In contrast, much of the current agenda of the RACCE committee is taken up by land reform issues. Despite the CAP being the single biggest economic driver in the rural scene, the last time MSPs looked at CAP reform was 16 months ago in March 2012.
The forward programme of the Holyrood committee does indicate they will look at how the Scottish Government intends to consult with stakeholders on how the next CAP will be implemented. But to me this is a passive role compared with the active decision to investigate matters by their English political counterparts. The message seems to be the Scottish CAP policy will be set by others.

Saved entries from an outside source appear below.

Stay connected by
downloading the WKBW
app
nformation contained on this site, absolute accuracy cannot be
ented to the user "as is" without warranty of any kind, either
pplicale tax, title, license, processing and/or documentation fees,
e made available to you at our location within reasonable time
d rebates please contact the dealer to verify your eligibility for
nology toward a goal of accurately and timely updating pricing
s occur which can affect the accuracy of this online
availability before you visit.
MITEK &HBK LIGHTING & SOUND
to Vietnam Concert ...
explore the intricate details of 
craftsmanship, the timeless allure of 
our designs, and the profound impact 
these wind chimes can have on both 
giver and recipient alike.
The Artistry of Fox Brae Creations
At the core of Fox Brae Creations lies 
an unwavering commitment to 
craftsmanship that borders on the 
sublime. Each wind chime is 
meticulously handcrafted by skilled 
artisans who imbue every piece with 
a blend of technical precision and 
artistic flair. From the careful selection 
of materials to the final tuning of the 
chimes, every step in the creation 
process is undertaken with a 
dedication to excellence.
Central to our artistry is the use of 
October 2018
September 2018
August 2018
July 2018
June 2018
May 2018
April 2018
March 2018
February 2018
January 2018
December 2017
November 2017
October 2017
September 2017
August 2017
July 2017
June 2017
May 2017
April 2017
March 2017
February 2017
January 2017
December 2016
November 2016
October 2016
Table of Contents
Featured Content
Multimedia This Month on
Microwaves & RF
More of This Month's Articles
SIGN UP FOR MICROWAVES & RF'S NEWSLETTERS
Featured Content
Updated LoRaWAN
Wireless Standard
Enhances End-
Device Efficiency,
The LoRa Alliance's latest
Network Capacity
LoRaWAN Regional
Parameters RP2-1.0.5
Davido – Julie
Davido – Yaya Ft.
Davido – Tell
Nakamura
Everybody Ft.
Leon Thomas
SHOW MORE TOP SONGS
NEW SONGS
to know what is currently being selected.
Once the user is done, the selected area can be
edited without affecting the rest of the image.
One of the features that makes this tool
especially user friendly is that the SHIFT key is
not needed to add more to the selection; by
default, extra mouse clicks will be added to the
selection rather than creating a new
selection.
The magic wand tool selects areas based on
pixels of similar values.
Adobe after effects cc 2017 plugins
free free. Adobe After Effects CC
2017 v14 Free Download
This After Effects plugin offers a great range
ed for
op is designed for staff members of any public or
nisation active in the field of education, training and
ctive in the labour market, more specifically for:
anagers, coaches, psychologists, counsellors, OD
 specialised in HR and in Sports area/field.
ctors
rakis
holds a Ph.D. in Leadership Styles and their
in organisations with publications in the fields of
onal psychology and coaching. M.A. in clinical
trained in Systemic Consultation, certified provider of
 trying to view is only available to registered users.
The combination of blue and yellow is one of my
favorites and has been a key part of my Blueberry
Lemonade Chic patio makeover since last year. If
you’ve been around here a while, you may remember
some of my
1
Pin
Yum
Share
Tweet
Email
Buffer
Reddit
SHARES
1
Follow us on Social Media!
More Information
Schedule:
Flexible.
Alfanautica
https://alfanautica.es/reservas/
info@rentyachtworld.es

There is no attempt by the rural affairs committee to influence what will be the biggest policy changes in the rural scene for decades. This absence of elected Scottish political influence is all the more marked when the devolved nature of the next CAP is recalled.
For the first time ever, decisions on big issues – how quickly it will be phased in, how much will be paid in direct payments and how much in rural development, and how to operate the new entrants scheme – will be taken in Scotland.
There may be gripes from the Scottish Government that even more decision-making had not been devolved, but there seems to be little appetite from the rural affairs committee to take a positive role in setting the details of the new CAP.
Compare and contrast? There is no comparison!